3 states seek clarity on federal transgender guidelines
AUSTIN — Attorneys General Ken Paxton of Texas, Patrick Morrissey of West Virginia and Scott Pruitt of Oklahoma are seeking clarification of the federal government’s guidelines regarding bathroom access and other issues involving transgender students.
On May 13, the Civil Rights Division of the U.S. Department of Justice and the Office for Civil Rights of the U.S. Department of Education sent a nine-page letter to schools nationwide establishing guidelines for bathroom accessibility and other issues related to the treatment of transgender students, including:
- A safe and nondiscriminatory environment;
- Identification documents, names and pronouns;
- Sex-segregated activities and facilities; and
- Privacy and education records.
A condition for receiving federal funds, according to the letter, is that a school agrees that it will not exclude, separate, deny benefits to or otherwise treat differently on the basis of sex any person in its educational programs or activities unless expressly authorized to do so under Title IX of the Education Amendments of 1972 or its implementing regulations.

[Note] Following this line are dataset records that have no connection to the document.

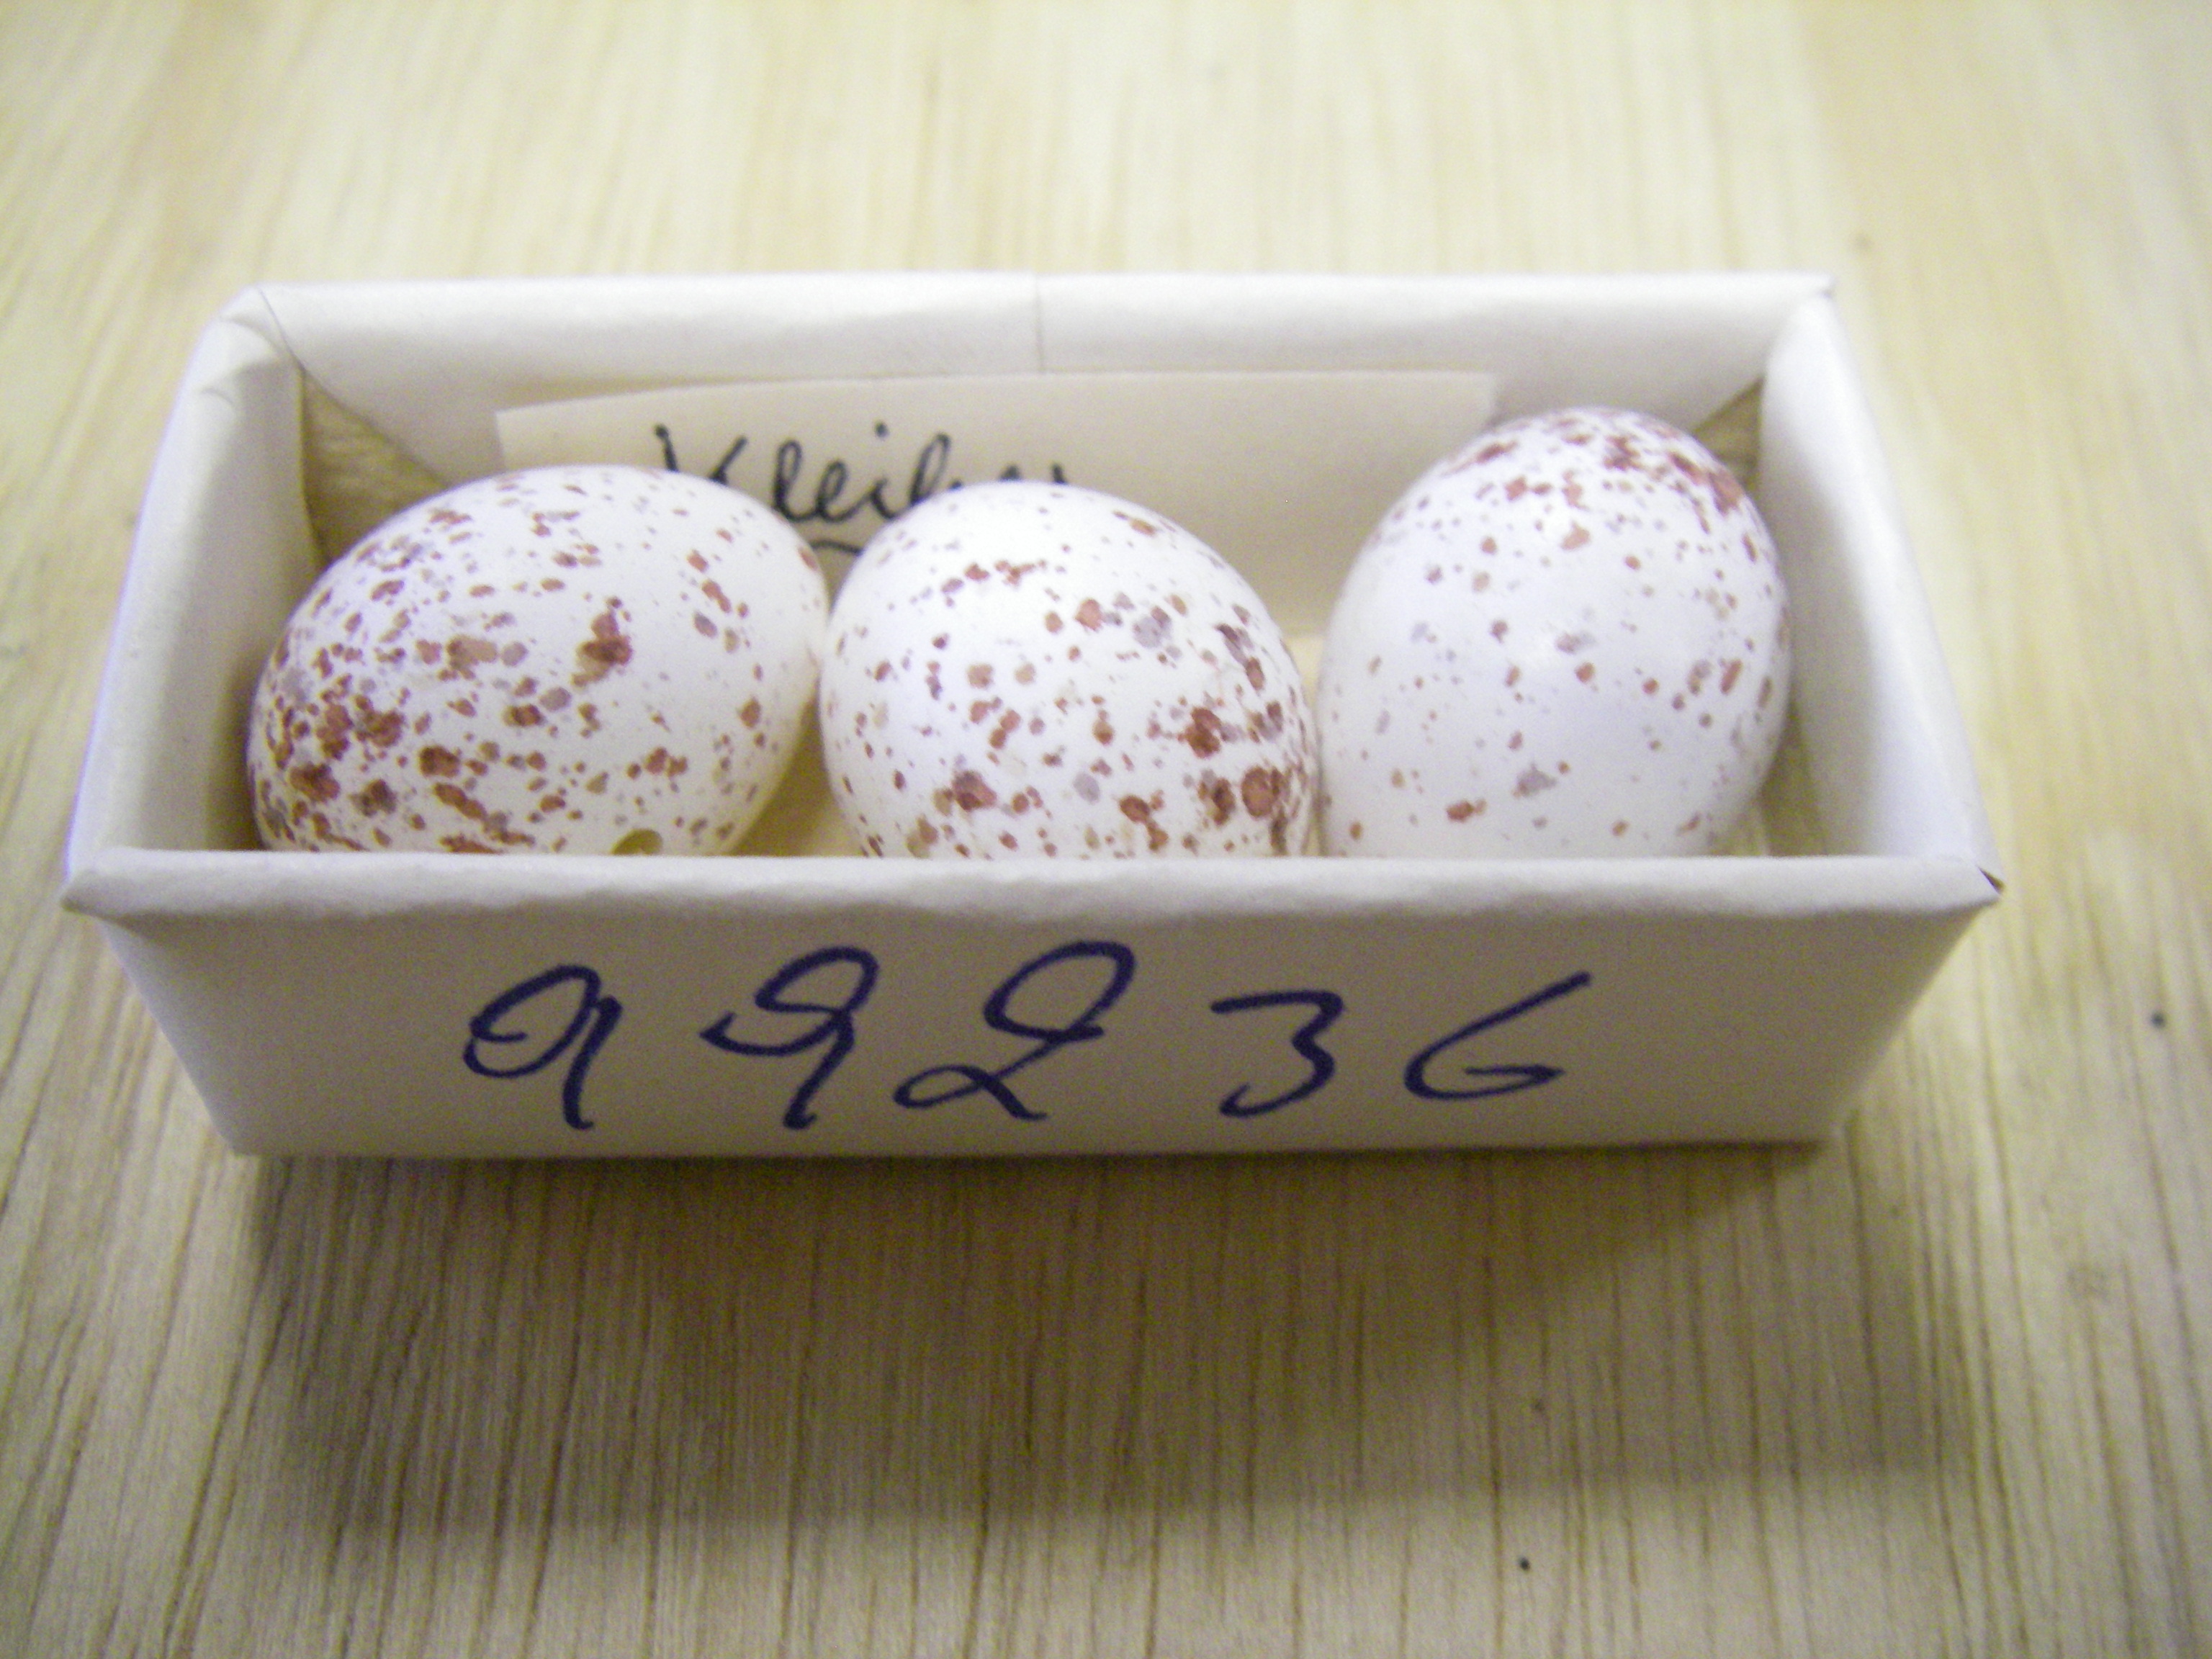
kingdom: Animalia
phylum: Chordata
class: Aves
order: Passeriformes
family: Sittidae
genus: Sitta
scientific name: Sitta europaea
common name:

The three state attorneys general responded by saying the federal agencies’ “Dear Colleague” letter raises more questions than it answers. Their joint letter also requests that the Obama Administration “be extremely clear about what is and isn’t allowed” and respond by May 24.
Sales tax holiday is set
Texas Comptroller Glenn Hegar on May 16 announced certain water-conserving, energy-efficient products that carry the “Energy Star” label may be purchased tax-free Saturday, May 28, through Monday, May 30.
According to Hegar, shoppers will save an estimated $8.7 million in state and local sales tax during the Memorial Day Weekend sales tax holidays.
“Anyone who has lived through a Texas summer knows that this is the time of year when our state is hit by peak demands for both water and electricity,” Hegar said.
A complete list of items that qualify for the state sales tax break is available online at cpa.state.tx.us.
Employers expand payrolls
The Texas Workforce Commission on May 20 reported that Texas employers expanded their payrolls in April with the addition of 8,300 seasonally adjusted nonfarm jobs.
However, Texas’ seasonally adjusted unemployment rate increased to 4.4 percent in April, up one-tenth of a point from 4.3 percent in March. The national average unemployment rate was 5.0 percent for April.
Ruth R. Hughs, TWC commissioner representing employers, said, “Over the month, private employers added more than 8,000 jobs, strengthening the Texas labor market. The fact that our state has added jobs for 12 of the last 13 months is a credit to the diversity and resilience of employers in Texas.”
Business startups increase
Texas Secretary Carlos H. Cascos on May 10 announced his agency saw a 7 percent increase in new business filings in April compared to the previous year.
A total of 14,871 certificates of formation were filed with the Texas Secretary of State in April, creating new for-profit corporations, professional corporations, professional associations, limited liability companies and limited partnerships. This represents a 7.1 percent increase over April 2015, which saw the formation of 13,874 new for-profit formations. These numbers exclude non-profit entities.
“The growth of new businesses reflects a willingness for Texans to work hard and continue growing the Texas economy,” Cascos said.
Publications promote travel
The Texas Department of Transportation on May 19 posted information steering vacationers to its annually published Texas State Travel Guide, the quarterly Texas Highways Events Calendar and Texas Official Travel Map.
“Whether you have a particular destination in mind or are just planning to explore Texas, these publications will help you every mile of your trip,” said Joan Henderson, TxDOT’s Travel Information Division director. “Texas is big and so is the list of things to do and places to see offered in these publications. Plus, the travel information is free.”
These publications may be picked up at any of the 12 Texas Travel Information Centers across the state. They also may be ordered online or by calling (800) 452-9292.
Prairie chicken appeal dropped
The U.S. Justice Department on May 11 dropped its appeal to have the lesser prairie chicken listed as a threatened species under federal protection via the Endangered Species Act, Texas Agriculture Commissioner Sid Miller announced May 13.
Miller said that previously, the U.S. District Court for the Western District of Texas ruled that the U.S. Fish and Wildlife Service failed to take into account a multi-state voluntary conservation plan prior to listing the species as threatened, and after the ruling, the lesser prairie chicken lost its designation as a threatened species.
“I’m pleased to see the U.S. Justice Department has dropped its latest attempt to impede our rights,” Miller said.